Search code examples
mysqlperformancedatabase-optimization

Optimize A Messy Query


So I have this unholy query, and need to clean it up, as it takes ~2 minutes to execute. I can't change any table structure, but I can split it up into sub queries in loops, etc. I'm using C++ and MySQL.

Basically tag(s) are selected, and any user who has a union with the tag must then be selected by the query.

Here is the query, with 123 being a CSV tag id list of length >= 1, and the josh@test.com being a CSV email list of emails to ignore, of length >= 0. I know this is asking a lot, but any advice would be greatly appreciated.

SELECT user_id,user_primaryemail,USER_EMAIL_IS_VALID
FROM users
WHERE ( ( user_id IN ( SELECT union_target_id
                       FROM systemtag_union
                       WHERE union_systemtag_id IN ( '123' )
                         && union_type = 'User'
                       GROUP BY union_target_id
                       HAVING COUNT(DISTINCT union_systemtag_id) = 0) ) )
  && user_primaryemail NOT IN ( 'josh@test.com' )
  && USER_EMAIL_IS_VALID != 'No'
GROUP BY user_primaryemail

Rough table structure:

users
-----
user_id
user_primaryemail
user_email_is_valid

systemtags
-----
systemtag_id

systemtag_union
-----
union_systemtag_id (corresponds to systemtags.systemtag_id)
union_target_id (corresponds, in this case, to users.user_id)
union_type (the type of the union, irrelevant in this case)
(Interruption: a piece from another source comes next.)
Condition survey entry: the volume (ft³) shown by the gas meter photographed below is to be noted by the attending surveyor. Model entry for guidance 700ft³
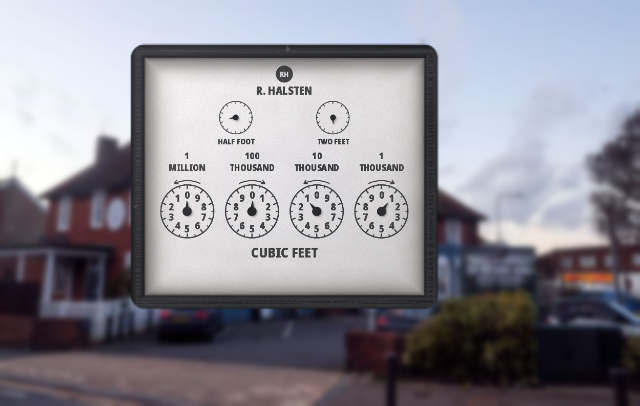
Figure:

EDIT: Here is the result of EXPLAIN, as a CSV:

"id","select_type","table","type","possible_keys","key","key_len","ref","rows","Extra"
1,"PRIMARY","users","ALL","user_email","","","",9104,"Using where; Using temporary; Using filesort"
2,"DEPENDENT SUBQUERY","systemtag_union","index","union_systemtag_id,union_type","union_target_id","4","",8,"Using where"

Solution

  • So what I ended up doing was twofold. I added indexes and reoptimized my tables, which helped a bit, then I completely extracted the systemtag subquery, and stored it in a variable, which I then plugged into the bigger query. Even though the subquery only took .2 seconds, it must have been executing for each iteration of the 20k user database. Thanks so much to all of you, your guidance was indispensable.